Dans votre recommandation 8, que le gouvernement effectue une campagne d'information et de sensibilisation d'envergure nationale, vous n'êtes pas les premiers qui nous le disent. On l'entend très bien. On a vu aussi, hein, avec la campagne La vie en rose, puis avec la campagne de M. Deschamps. Nous on l'a vu dans Aide Abus Aînés, la ligne téléphonique. Il y a une augmentation d'appels téléphoniques quand on fait une campagne nationale. Mais je viendrais plus sur le principe qui dit que les établissements soient mandatés pour faire la promotion d'un régime d'examen des plaintes comme outil de dénonciation de la maltraitance parce qu'il y a un débat cette semaine qui confronte un des articles du projet de loi, qui est celui de la dénonciation obligatoire.

Puis, ce matin, j'ai le goût de vous entendre parce que toute la réflexion qu'on a à faire sur le principe de la dénonciation obligatoire, c'est aussi le débat de : Qu'advient-il si on l'oblige? Quelles seront les mesures qu'on mettra en place pour pouvoir donner un aspect punitif si je ne dénonce pas? Alors, je vous donne un peu une partie de la réflexion qu'on a eue cette semaine. Il y a des gens qui nous ont dit : Oui, mais. Et dans le «oui, mais», il y a : Bien, peut-être pas des membres de la famille. Peut-être pas des regroupements. Hein, le comité des usagers nous ont dit : Bien, oui, il faut dénoncer obligatoirement, mais il ne faudrait pas que ça soit le comité des usagers qui en porte l'odieux s'il n'a pas dénoncé. Donc, vous avez compris qu'il y a des exceptions.

Hier, on a un groupe de gens qui nous ont dit : Ne pas obliger de dénoncer pour les gens autonomes, mais obliger de dénoncer pour les gens en situation de vulnérabilité. Donc, j'essaie de situer l'idée d'obligation. J'essaie de voir si l'autodétermination, qui est pour moi une valeur majeure, se doit de rester cadrée comme elle se doit. Je voulais savoir, vous, sur le terrain, là, qu'est-ce qu'on va... vous nous demandez de faire la promotion de l'attribution de qui vous êtes, l'accompagnement que vous pouvez en faire, la promotion de la politique aussi, j'imagine. Donc, vous voyez ça comment?

Mme Fortin (Manon) : Je donne la parole à M. Josey Lacognata, qui va répondre à votre question.

• (9 h 50) •

M. Lacognata (Josey) : Oui, mais, écoutez, nous, on a beaucoup suivi, depuis plusieurs années, les travaux de la Chaire de recherche en maltraitance.

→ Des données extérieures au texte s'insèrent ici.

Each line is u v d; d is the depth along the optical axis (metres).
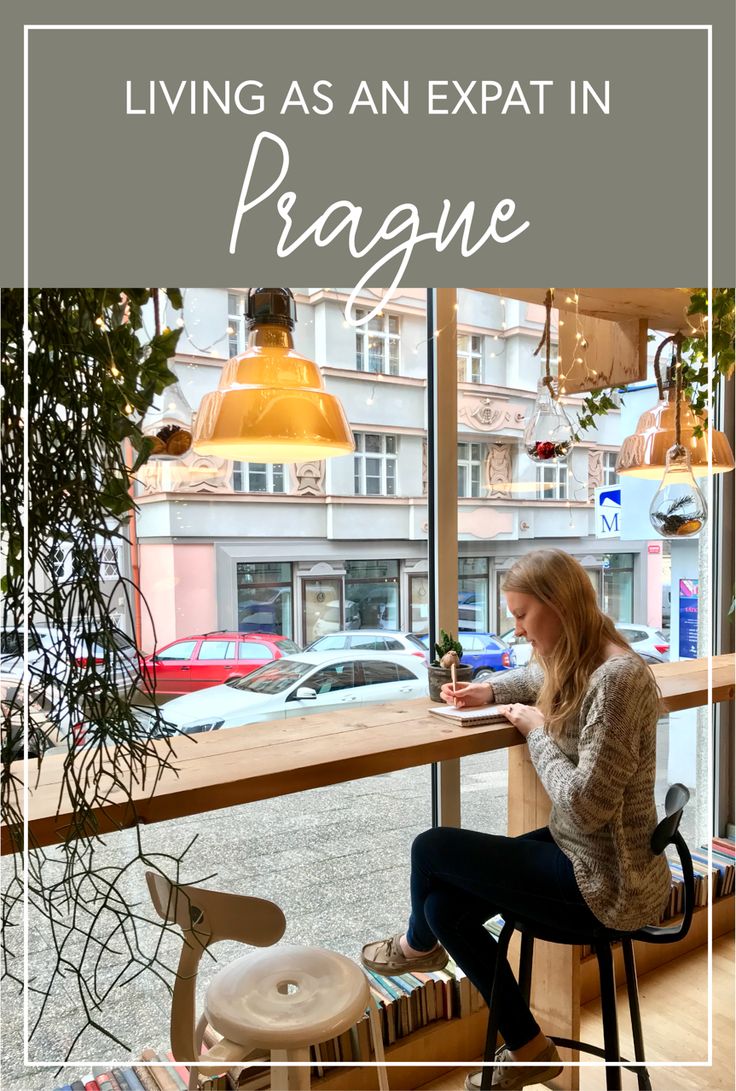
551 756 1.61
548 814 2.01
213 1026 1.32
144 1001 1.84
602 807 1.49
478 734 1.73
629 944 1.67
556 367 2.32
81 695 0.93
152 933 1.86
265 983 1.41
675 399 2.23
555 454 2.00
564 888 1.57
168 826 1.93
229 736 1.72
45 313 0.86
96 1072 1.74
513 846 1.67
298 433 1.34
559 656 1.71
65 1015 1.72
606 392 2.61
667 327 2.42
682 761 3.18
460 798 2.36
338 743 1.65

Il y a, au Québec, tout un bagage. On a à peu près 25 ou 27 mécanismes qui sont en place pour faciliter une protection sociale des gens qui sont en vulnérabilité. Est-ce qu'à ce stade-ci rajouter une obligation de dénonciation ça va nous faire atterrir à une protection optimale? On se dit déjà... Dans certaines législations, que ce soit au niveau des codes d'éthique des établissements, que ce soit au niveau des ordres professionnels et que ce soit même au niveau citoyen, on a déjà une obligation de porter assistance à quelqu'un qu'on considère en danger ou en difficulté. Est-ce qu'on ne devrait pas plutôt maximiser ça, faire en sorte que les mécanismes se parlent mieux entre eux? Parce que c'est un peu ce qu'on voit sur le terrain, malheureusement, des gens, parce que les mécanismes ne sont peut-être pas bien mariés entre eux, tombent entre une craque.

Donc, on se dit : On a un coffre à outils qui existe, qui devrait être mieux identifié, avec des trajectoires qui sont claires, en identifiant correctement le rôle de tous et chacun à l'intérieur de ça. Et ça, on se dit : C'est déjà en place, ça ne commanderait pas de rajouter une structure additionnelle, ça laisse aussi une marge de manoeuvre parce qu'il y a toute la question aussi, quand vous dites l'«empowerment», il y a toute la question... la personne qui vit cette difficulté... le coût-bénéfice. Des fois, il y a des gens, et ça, on va le voir au niveau de la maltraitance faite par des proches, avec les trajectoires puis les ententes sociojudiciaires... Mon fils vient me voir uniquement parce qu'il a des difficultés x le premier de chaque mois, je le sais que je vis un peu de maltraitance, il vient me soutirer, mais, en même temps, ça me permet de me sécuriser, je sais qu'il est encore vivant.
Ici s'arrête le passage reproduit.